① 幻と幼、綱と網、萩と荻。漢字を書くときに一瞬迷うことがある。なかでも巳、已、己のトリオは、取り違えやすさの筆頭格だ。縦棒をどこから始めるかだけで、音も意味も変わってしまう。
・それぞれの漢字の読み(訓読み・音読み)を書こう。
ア 幻 (訓読み) (音読み)
イ 幼 (訓読み) (音読み)
ウ 綱 (訓読み) (音読み)
エ 網 (訓読み) (音読み)
オ 萩 (訓読み) ヒント「御萩」(お菓子の名前)
カ 荻 (訓読み) ヒント「荻野目洋子」(歌手の名前)
・アイウエから一つ選んで、その字を含む熟語を書こう。(ぜんぶやってもいいよ)
② 昔の人たちも苦労したのだろう。覚え方をこんな歌にしている。「ミは上に、スデニ・ヤム・ノミ中ほどに、オノレ・ツチノト下につくなり」
・「覚え方」の歌が意味していることを整理してみよう。どこが違うのかな。なんて読むのかな。
ア 巳
イ 已
ウ 己
・「巳、已、己」をそれぞれどこかで見かけたことはあるかな。
▼イの例 已むを得ない 已然形
③ 辰(たつ)年から巳(み)年へ。今年も残り二十日となり、年賀状などの準備をしながら、この一年をふり返る時期になってきた。京都・清水寺では、日本漢字能力検定協会による「今年の漢字」が、きょう発表される。墨痕鮮やかにしたためられる一文字は、さて何だろう。

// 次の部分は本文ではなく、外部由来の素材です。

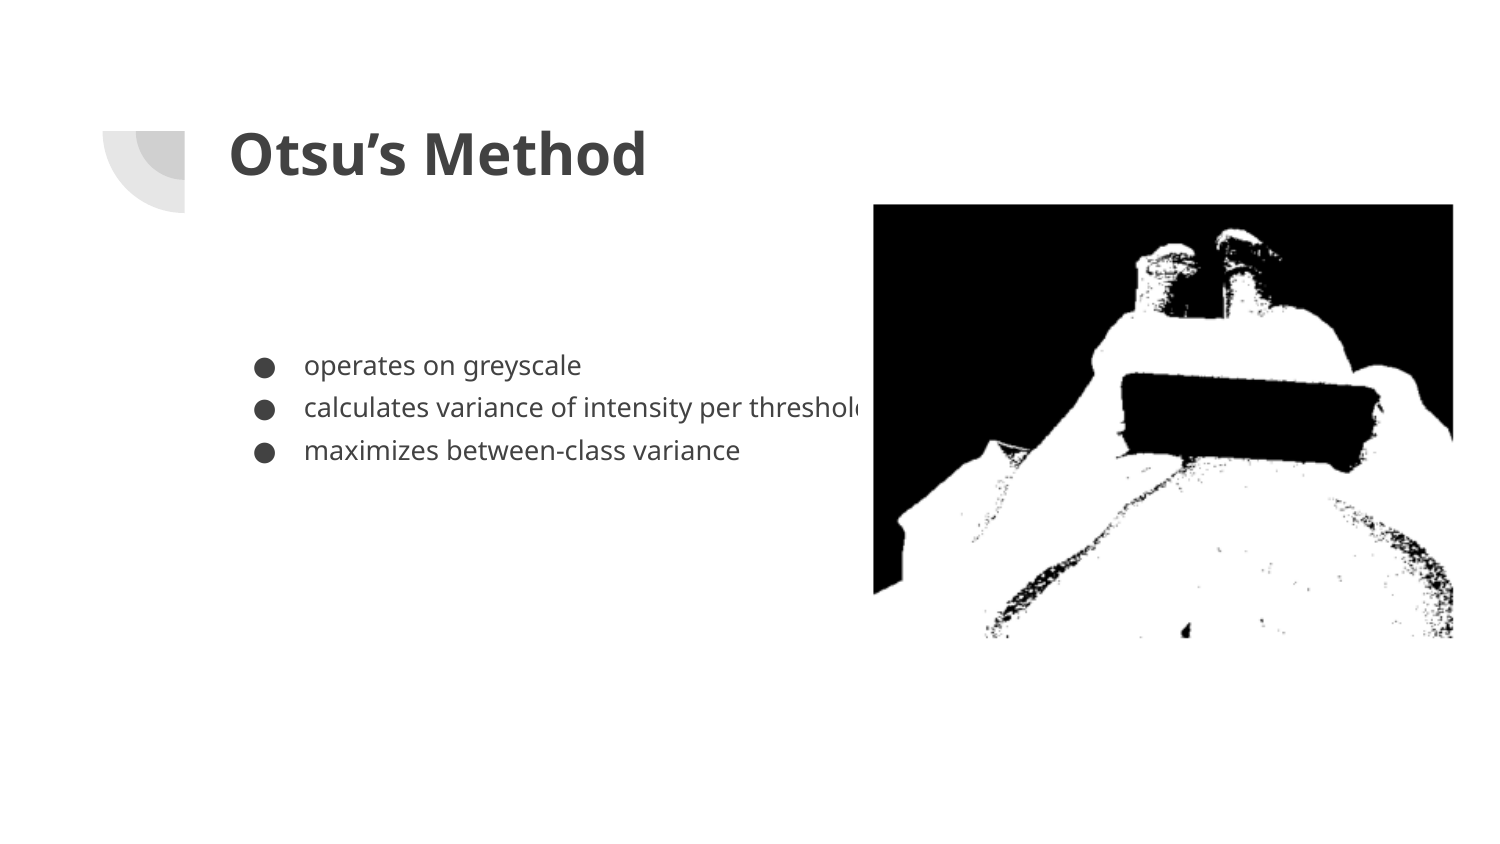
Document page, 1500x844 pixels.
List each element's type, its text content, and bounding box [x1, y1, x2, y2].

title Otsu’s Method [213, 98, 1368, 263]
picture [858, 189, 1469, 654]
list operates on greyscale calculates variance of intensity per threshold maximizes between-class variance [213, 326, 1368, 744]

・二〇二四年の「今年の漢字」は何だったかな。知っている人は発表しよう。
④ 闇、裏、米などと過ぎ去った出来事を思い浮かべつつ、わがトーナメントを勝ち抜いたのは「選」である。まさか、ああした結果になるとは。SNSというネット空間の中で、支持者たちが互いの声を高めあう。米大統領選でトランプ氏は完勝を果たし、日本の衆院選では自公が過半数割れに。韓国やインドの総選挙でも、与党が苦杯をなめた。
・「闇、裏、米」とは、それぞれどんなできごとを指しているのかな。
・「ああした結果」とは何だろう。筆者はどうして「選」を思いついたのだろう。話し合ってみよう。
⑤選挙制度をないがしろにするふるまいも目にあまった。はなから当選するつもりのない候補者が出て、他陣営にエールを送る。選挙演説という名のもとに威圧的な言動をまきちらす。こんなことが繰り返されては、民主主義は壊れてしまう。
・これはどのようなニュースのことをいっているのだろう。知っている人は発表しよう。
・筆者が「選」を「今年の漢字」にえらんだわけをもう一度考えよう。筆者にはどういう思いがあるのか、読み取ろう。(今年はこんな年だった、来年はこんな年にしたい。そんな思いがあったのではないかな)
⑥じっと見つめれば、「選」の中には「己」が二人。何かを選ぶときに大切なのは、複合的な視点でものを見て、よく考えること。漢字もきっとそう教えている。
・「「己」が二人」とはどういう意味なのだろう。何が「二人」いるのだろう。
・「漢字もきっとそう教えている」といっているが、選という漢字は、何を私たちに教えているというのだろう。
・筆者の言うような点に注意して「何かを選ぶ」とは、どんなふうに選ぶことなのだろう。身近な具体例を考えてみよう。
例 服を選ぶとき……。アルバイトを選ぶとき……。
■活動 あなたの「今年の漢字」一字を選び、一分以内でスピーチしてみよう。
・いくつか候補を選んだ上で決めよう。
・来年はこんな年にしたい!という一字も付け足してもいいね。
・内容をメモしてみよう。
・スピーチをするときは、なるべくメモを見ないようにしてみよう。